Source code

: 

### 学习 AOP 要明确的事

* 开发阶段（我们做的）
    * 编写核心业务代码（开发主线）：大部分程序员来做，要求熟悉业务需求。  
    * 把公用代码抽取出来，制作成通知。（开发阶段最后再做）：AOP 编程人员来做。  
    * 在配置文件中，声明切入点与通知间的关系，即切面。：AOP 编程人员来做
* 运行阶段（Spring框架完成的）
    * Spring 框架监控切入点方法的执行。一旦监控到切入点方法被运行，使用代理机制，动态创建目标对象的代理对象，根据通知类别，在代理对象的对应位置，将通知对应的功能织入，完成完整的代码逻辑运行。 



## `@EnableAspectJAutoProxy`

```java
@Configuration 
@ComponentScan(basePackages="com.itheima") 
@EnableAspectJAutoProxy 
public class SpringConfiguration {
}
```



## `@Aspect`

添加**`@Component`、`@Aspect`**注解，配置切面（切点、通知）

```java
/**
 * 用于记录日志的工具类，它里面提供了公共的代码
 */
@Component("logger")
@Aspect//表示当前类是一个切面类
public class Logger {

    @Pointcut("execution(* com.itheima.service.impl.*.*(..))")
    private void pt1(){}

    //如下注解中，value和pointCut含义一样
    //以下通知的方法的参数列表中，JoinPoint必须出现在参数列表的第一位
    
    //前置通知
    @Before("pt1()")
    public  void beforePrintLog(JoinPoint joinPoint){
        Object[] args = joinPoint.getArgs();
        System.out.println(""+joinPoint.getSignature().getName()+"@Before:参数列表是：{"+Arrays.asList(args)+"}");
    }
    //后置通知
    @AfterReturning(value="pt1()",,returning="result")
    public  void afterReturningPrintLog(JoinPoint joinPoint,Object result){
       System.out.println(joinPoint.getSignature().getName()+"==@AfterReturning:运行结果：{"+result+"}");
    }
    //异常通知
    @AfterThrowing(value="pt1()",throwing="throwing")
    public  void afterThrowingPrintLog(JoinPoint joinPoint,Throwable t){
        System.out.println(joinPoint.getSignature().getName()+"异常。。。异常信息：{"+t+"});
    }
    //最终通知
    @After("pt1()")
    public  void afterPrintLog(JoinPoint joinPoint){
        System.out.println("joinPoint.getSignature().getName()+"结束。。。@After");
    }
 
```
...
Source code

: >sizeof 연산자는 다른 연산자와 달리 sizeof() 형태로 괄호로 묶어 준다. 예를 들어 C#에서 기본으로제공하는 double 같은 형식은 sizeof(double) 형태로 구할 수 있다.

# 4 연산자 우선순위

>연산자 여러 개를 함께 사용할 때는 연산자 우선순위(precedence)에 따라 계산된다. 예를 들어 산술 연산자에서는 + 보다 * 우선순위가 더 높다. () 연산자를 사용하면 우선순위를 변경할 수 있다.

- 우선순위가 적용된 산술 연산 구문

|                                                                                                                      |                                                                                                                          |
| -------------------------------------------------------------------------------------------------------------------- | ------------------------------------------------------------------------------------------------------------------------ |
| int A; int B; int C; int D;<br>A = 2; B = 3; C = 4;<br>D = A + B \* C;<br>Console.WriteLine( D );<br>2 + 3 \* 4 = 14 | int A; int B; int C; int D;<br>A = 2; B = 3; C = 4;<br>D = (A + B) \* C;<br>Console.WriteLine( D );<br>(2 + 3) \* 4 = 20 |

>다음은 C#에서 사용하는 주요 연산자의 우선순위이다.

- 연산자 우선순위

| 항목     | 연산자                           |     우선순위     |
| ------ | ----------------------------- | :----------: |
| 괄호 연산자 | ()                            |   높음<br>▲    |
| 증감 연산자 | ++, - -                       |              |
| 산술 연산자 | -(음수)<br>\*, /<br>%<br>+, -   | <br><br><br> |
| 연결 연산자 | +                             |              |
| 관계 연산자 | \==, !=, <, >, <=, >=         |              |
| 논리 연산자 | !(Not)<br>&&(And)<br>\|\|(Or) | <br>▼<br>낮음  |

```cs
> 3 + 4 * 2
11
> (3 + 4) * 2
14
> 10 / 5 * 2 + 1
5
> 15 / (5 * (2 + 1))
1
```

Problem description
In the listing above, which lines include the string "itheima"? Return every one of them.

Final answer
@ComponentScan(basePackages="com.itheima") 
    @Pointcut("execution(* com.itheima.service.impl.*.*(..))")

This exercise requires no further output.